NaegleLab / CoDIAC

GNU General Public License v3.0
0 stars 0 forks source link

PDB fetch failures due to internet connectivity - should be handled better #58

Open knaegle opened 2 weeks ago

knaegle commented 2 weeks ago

Description

We found some spurious fetching of PDB that likely results from internet connectivity losses during the fetch. We should include better annotations of fetching issues (right now we report it as invalid PDB IDs, but that's not the case) and attempt refetching. Also, could be good to consider doing an append, so things fetched could be added to later on.

Files

A list of relevant files for this issue. This will help people navigate the project and offer some clues of where to start.

To Reproduce

Steps to reproduce the behavior:

  1. Go to a cafe with bad internet and try running PDB fetching. - I kid, but probably need to enhance the probability of a failure by putting a constraint on internet.

Expected behavior

We should capture the error type on return of PDB fetch and re-attempt failed IDs if it is due to a web issue. We should also create an appending of files that will look at a list that was fetched and one that was attempted and add new lines as able. This preserves the run time of the first fetch, allowing extension later on.

Tasks

Include specific tasks in the order they need to be done in. Include links to specific lines of code where the task should happen at, if known

knaegle commented 1 week ago

Digging into this, found some serious inefficiencies in coding. Increased speed and added better handling of errors.
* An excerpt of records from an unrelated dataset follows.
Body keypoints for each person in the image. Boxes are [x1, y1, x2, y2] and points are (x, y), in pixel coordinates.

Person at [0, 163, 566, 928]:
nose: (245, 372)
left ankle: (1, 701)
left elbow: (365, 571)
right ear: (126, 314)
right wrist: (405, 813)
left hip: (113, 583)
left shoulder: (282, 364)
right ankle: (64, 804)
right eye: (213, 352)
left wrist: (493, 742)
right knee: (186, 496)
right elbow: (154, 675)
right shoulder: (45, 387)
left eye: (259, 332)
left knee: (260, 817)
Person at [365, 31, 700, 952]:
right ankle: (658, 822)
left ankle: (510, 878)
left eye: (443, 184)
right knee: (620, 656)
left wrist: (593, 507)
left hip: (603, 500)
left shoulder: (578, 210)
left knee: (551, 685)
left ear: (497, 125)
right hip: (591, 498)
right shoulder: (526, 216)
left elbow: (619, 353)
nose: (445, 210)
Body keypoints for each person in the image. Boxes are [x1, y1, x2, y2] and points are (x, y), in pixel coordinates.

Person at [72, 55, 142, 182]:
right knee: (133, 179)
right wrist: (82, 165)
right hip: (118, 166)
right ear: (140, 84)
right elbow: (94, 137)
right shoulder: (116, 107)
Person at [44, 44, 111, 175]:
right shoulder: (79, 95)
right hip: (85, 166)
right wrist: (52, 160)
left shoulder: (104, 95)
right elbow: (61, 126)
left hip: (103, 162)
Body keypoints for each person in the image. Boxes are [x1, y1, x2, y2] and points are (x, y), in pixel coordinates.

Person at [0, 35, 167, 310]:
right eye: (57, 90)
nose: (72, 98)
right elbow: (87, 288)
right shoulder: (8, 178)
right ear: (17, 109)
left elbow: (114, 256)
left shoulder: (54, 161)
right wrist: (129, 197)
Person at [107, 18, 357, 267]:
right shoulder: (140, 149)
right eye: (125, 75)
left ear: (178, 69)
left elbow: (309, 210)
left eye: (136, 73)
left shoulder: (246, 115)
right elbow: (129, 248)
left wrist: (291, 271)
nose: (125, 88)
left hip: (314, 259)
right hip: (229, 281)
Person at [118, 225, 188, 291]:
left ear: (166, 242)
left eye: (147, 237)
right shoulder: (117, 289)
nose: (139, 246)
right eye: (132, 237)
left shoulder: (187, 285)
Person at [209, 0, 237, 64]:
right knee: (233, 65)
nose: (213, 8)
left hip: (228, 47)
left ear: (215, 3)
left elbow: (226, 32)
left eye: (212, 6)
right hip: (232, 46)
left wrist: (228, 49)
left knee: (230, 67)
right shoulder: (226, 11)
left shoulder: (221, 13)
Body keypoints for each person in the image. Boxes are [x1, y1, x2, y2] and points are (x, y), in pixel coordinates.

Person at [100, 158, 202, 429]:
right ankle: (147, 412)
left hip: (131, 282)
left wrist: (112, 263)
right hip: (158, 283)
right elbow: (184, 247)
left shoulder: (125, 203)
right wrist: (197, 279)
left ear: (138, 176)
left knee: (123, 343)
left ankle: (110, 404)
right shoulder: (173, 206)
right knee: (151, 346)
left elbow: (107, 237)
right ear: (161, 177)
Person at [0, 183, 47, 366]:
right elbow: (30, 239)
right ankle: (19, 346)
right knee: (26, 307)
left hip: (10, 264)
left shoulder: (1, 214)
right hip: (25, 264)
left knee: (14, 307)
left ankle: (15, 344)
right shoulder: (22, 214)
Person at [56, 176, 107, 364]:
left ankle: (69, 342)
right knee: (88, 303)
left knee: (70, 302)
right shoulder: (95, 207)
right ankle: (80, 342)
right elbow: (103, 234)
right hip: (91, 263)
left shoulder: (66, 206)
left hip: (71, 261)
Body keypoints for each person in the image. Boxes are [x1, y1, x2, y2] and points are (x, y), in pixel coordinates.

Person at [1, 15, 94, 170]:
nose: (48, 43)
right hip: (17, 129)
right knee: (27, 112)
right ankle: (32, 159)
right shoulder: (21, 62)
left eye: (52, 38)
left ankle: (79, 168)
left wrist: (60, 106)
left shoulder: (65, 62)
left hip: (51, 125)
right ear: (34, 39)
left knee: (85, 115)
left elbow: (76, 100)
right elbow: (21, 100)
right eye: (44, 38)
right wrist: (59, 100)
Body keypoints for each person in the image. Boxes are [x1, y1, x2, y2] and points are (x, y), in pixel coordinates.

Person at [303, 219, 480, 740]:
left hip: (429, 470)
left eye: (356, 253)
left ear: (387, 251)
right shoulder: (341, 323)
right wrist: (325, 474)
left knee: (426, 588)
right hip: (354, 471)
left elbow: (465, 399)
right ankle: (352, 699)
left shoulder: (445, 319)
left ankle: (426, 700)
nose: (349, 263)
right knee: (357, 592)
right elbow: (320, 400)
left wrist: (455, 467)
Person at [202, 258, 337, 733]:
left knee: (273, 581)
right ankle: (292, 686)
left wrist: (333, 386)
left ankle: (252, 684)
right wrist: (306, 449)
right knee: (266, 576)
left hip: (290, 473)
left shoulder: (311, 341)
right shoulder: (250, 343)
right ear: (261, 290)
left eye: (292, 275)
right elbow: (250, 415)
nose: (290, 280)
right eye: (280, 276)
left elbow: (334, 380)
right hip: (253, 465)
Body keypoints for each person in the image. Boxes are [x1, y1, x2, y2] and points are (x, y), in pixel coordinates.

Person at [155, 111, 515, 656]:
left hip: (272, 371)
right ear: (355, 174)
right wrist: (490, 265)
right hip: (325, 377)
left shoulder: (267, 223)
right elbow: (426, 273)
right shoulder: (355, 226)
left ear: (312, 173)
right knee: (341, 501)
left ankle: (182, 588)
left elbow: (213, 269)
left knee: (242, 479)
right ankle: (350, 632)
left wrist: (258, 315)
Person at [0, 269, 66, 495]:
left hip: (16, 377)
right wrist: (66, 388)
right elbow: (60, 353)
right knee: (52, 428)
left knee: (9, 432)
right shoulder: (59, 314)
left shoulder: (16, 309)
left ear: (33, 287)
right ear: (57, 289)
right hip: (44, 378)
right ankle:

Structural changes to code: PDB interface now operates on only one PDB. Added looping outside of construction. Changed the annotation code, which used to have a number of if/elif to evaluate with function call to Checked all url requests for accurate fetch with a success status code of 200, else considered a failure Separated failures that were tolerable (like not being able to get the uniprot sequence) with intolerable error (no PDB information) If we have a failure, attempt up to 5 times in case it was an internet connectivity issue.

knaegle commented 1 week ago

Choosing not to add appending at this time, given the significant speed up of about 5-20fold.